Sites will generate decodings that include word time alignments, so that the LVCSR scoring algorithm can be used for this evaluation. Word error will be the primary metric. Upon request, NIST will make scoring software available in a timely manner to participants.
An existing scoring approach was adapted to the current evaluation, as the necessary tools and conventions had already been worked out. Not mentioned in the specification was the use of another mechanism, adjudication, a process by which sites were allowed to challenge NIST's scoring on particular utterances. Adjudication catches transcription errors as well as ambiguities in the transcription conventions. In practice, it serves to "improve" the scores that systems can report. In contrast to previous evaluations, little adjudication took place for Hub 4.
Separate scores will be computed for each part of the evaluation set and will always be clearly separated in all accounts of the evaluation. NIST will tabulate for each part both a global score and a breakdown according to categories deemed of interest to the community. Categories of interest will be specified as we acquire experience with the domain. NIST will chose a initial list of such, based on its own experience with the domain and in consultation with the H4 committee.
Distribution of the results of the evaluation will be governed by the following understanding:
None of the test results for this evaluation may be published, quoted, or otherwise disseminated without explicit permission of the concerned site(s).
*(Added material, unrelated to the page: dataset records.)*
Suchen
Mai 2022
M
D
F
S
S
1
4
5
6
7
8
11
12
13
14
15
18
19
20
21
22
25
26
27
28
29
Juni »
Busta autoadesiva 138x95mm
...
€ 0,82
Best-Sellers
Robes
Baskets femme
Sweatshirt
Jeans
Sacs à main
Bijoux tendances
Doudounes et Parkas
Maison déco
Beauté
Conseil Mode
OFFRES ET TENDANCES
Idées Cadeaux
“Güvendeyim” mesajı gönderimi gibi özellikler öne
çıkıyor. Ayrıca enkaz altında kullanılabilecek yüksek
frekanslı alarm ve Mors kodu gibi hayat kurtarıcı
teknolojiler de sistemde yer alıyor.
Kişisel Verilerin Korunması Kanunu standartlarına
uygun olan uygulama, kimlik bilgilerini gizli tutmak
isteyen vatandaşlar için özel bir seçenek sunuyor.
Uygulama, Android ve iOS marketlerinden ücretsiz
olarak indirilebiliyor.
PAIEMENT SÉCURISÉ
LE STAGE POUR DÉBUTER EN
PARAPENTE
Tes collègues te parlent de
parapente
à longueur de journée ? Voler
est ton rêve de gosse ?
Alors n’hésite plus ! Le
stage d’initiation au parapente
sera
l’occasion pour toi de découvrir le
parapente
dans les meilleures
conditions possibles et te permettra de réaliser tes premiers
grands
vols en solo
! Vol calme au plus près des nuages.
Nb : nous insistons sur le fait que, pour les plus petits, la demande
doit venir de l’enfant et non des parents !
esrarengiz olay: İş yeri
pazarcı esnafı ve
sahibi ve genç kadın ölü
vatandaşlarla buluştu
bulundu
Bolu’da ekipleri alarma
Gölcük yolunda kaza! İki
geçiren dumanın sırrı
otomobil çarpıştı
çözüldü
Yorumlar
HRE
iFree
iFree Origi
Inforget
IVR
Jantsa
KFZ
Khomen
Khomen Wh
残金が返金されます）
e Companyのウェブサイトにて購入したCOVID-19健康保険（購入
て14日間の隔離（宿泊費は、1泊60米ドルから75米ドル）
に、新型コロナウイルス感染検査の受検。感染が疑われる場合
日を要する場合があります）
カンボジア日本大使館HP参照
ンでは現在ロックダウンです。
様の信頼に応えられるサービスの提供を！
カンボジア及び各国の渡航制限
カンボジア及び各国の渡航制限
As Hub 4 was a new form of evaluation, no clear sense of how data should be reported was developed at the time of specification. The final approach was to partition the data along reasonable dimensions, such as channel characteristics, speaker characteristics and by individual speakers [Pallett et al, 1996, this volume]. At this point in time, it appears that some of the partitioning dimensions used in reporting Hub 4 data will be come the basis for allowing sites to selectively participate in the evaluations (say by choosing to evaluate on only one category of speech).
An informal attempt was also made by sites to report on the computational resources consumed by the evaluation, though the heterogeneity of devices and procedures made it difficult to evaluate these data.
Hub 4 represents a break with previous evaluation methodology. In a sense it represents the same kind of movement that took place when the field moved from the 1000 word Resource Management task to the moderate then large vocabulary versions of the Wall Street Journal task. Each step represented a progressive loosening of the constraints on the evaluation task and brings into focus a new set of research issues. Broadcast News promises to do the same.
Kubala, F., Bellegarda, J., Cohen, J., Pallett, D., Paul, D., Phillips, M., Rajasekaran, R., Richardson, F., Riley, M., Rosenfeld, R. Roth, B. Weintraub, M. The hub and spoke paradigm for CSR evaluation. Proceedings of the 1994 Spoken Language Technology Workshop San Francisco: Morgan Kaufmann, 1994, pp.9-14.
Pallett, D., Fiscus, J. Garofolo, J., Przybocki, M. 1995 Hub-4 "dry run" broadcast materials benchmark tests. Proceedings of the 1996 Speech Recognition Workshop, Arden House, 1996.
2. A separate evaluation activity, centered on spoken language systems did attempt to address this issue by designing a protocol in which speakers were allowed to generate their own utterances, constrained only by an initial task gaol ("scenario").